The control of females and eggs do not prevent the root invasion and plant damage but the multiplication of the root knot nematode is reduced. Meloidogyne javanica is sedentary endoparasite, produces galls and eggs that extrude from the root surface although female stays hidden inside the gall. At high temperatures the eggs hatch early and the egg-parasitizing fungi are unable to destroy the eggs. The chitin-degrading bacteria that degrade soil amendments into ammonium can kill most of the nematodes in soil. Many biocontrol agents are showing effectivity at a specific nematode developmental stage. The juveniles of root knot nematode decrease by the colonization of biocontrol agents but not decrease the soil population because this nematode having more than one generation in particular growing season. Root colonization by P. chlamydosporia had strong effectiveness and benefits to the host plant in terms of growth parameters, defense mechanism against different pathogens like nematodes, bacteria and fungi (Siddiqui and Akhtar, 2008). A fungal serine protease, VCP1 involved in enzymatic degradation of proteinaceous vitelline membrane, the outer layer of the nematode egg shell (Morton et al., 2004).
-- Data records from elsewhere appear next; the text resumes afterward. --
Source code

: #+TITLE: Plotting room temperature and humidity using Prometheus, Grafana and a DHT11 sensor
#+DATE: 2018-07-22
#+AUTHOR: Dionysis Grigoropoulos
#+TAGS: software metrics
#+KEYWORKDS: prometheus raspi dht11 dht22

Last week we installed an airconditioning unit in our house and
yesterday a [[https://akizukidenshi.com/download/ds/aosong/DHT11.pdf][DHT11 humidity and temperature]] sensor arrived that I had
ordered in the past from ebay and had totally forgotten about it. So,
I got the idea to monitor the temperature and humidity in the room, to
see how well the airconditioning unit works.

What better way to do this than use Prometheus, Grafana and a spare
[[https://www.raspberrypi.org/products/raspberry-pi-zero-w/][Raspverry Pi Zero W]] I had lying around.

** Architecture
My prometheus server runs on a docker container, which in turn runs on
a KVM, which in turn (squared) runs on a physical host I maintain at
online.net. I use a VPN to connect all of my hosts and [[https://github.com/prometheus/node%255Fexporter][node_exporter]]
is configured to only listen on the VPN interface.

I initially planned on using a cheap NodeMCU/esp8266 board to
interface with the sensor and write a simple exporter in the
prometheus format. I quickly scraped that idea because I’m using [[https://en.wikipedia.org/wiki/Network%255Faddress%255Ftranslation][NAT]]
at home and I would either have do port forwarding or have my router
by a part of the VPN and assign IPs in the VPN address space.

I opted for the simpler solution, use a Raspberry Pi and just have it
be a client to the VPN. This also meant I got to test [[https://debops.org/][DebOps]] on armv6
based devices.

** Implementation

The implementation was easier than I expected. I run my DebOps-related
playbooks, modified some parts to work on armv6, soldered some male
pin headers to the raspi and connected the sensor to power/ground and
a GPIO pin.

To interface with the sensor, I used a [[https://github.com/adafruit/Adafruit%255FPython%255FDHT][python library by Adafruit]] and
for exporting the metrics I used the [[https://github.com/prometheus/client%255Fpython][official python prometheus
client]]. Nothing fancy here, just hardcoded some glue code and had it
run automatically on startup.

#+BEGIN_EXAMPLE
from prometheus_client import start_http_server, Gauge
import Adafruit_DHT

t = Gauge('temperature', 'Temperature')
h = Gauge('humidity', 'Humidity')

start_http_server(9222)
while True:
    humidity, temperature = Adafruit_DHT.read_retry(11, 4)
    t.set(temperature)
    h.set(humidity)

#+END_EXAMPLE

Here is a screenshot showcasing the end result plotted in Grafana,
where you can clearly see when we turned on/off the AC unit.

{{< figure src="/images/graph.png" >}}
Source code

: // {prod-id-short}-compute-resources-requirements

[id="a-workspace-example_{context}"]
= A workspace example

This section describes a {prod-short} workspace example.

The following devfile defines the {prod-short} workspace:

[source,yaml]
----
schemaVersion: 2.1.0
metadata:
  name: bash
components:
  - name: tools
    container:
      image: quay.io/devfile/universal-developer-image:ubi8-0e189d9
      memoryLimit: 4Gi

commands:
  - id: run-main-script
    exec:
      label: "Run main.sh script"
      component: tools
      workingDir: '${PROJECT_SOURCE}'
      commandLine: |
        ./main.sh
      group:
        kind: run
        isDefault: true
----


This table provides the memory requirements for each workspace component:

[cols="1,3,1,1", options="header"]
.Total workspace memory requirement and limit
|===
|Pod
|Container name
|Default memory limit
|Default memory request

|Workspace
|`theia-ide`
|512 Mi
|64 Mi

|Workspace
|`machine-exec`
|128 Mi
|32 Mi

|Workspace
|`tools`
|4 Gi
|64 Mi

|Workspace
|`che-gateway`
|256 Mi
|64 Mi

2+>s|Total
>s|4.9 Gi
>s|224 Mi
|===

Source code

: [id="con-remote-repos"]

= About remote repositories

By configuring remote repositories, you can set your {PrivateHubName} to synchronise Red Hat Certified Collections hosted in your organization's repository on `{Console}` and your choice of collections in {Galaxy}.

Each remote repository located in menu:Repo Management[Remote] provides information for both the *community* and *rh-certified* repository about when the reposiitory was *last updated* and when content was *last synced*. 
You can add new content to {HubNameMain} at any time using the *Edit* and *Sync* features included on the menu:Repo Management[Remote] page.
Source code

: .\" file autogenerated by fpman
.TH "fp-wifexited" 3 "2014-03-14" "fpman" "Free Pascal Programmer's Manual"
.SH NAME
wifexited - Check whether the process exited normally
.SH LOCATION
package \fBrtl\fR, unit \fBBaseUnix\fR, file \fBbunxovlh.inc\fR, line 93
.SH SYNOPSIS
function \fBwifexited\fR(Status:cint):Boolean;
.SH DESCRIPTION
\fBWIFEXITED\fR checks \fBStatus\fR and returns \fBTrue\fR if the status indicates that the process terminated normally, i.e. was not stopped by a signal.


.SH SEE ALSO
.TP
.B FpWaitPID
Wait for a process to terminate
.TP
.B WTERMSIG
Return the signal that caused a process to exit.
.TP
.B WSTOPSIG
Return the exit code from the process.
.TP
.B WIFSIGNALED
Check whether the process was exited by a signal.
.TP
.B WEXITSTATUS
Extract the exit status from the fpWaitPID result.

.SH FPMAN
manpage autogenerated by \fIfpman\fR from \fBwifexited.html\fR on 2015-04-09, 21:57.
The killing effect of P. chlamydosporia, P. lilacinus and Arthrobotrys oligospora on fababean under green house conditions, is similar to synthetic nematicide carbofuran and significantly better than the commercial preparation of bioagents (El-Shanshoury et al., 2005).

Large number of workers carried out the study that various oil cakes, when amended in combination with different nematicides are more effective in reducing the root-knot infestation caused by M. incognita and increased the plant growth and yield than either of them alone (Sankaranarayanan and Sundarababu, 1997; Goswami et al., 2006; Rather et al., 2007; Ahmad et al., 2008). While, combined application of different oil cakes and biocontrol agents have been reported to be an effective approach to minimize the losses caused by various plant parasitic nematodes (Kerry, 2000; Borah and Phukan, 2004; Zareena and Kumar, 2005). Dhawan and Singh (2009) reported that the combination of P. chlamydosporia, carbofuran and neem cake gave highest yield and suppress no. of eggs and root galling in okra. Similarly, Cannayane and Rajendran (2001) recorded that single applications of either P. lilacinus, P. chlamydosporia and oil cakes suppressed M. incognita.

CONCLUSION

The Integrated Pest Management (IPM) is a broad ecological approach which aims at keeping the pest population below economical threshold level by employing all available methods of pest control, such as use of resistant/tolerant varieties of crops, cultural, mechanical, biological and chemical methods in a compatible manner. The use of chemicals are effective in the management of nematodes but their hazardous effects on the environment, ground water contamination and ill effects on human health create a necessity to search newer and harmless methods of nematode control. Contamination of vegetables and fruits with chemical pesticide residues has been reported by many researchers. Their constant use leads to build up of toxic residues on crop produce, which may exert adverse effect on human health in addition to disturbing ecosystem. This problem is more serious in the case of vegetables as these are oftenly consumed either raw or without much processing or storage. Thus, it can be suggested after thorough study of above mentioned experiments that oil cake and biocontrol agent alone and in combination, enhanced resistance, growth parameters, yield and activate various defense enzyme. This could be utilized by farmers in easy way and without causing any harm to soil flora and fauna. Therefore, these observations on the nematicidal activity of oil cakes extracts of test plants on M. incognita clearly indicated the other mechanism for control of root-knot nematode.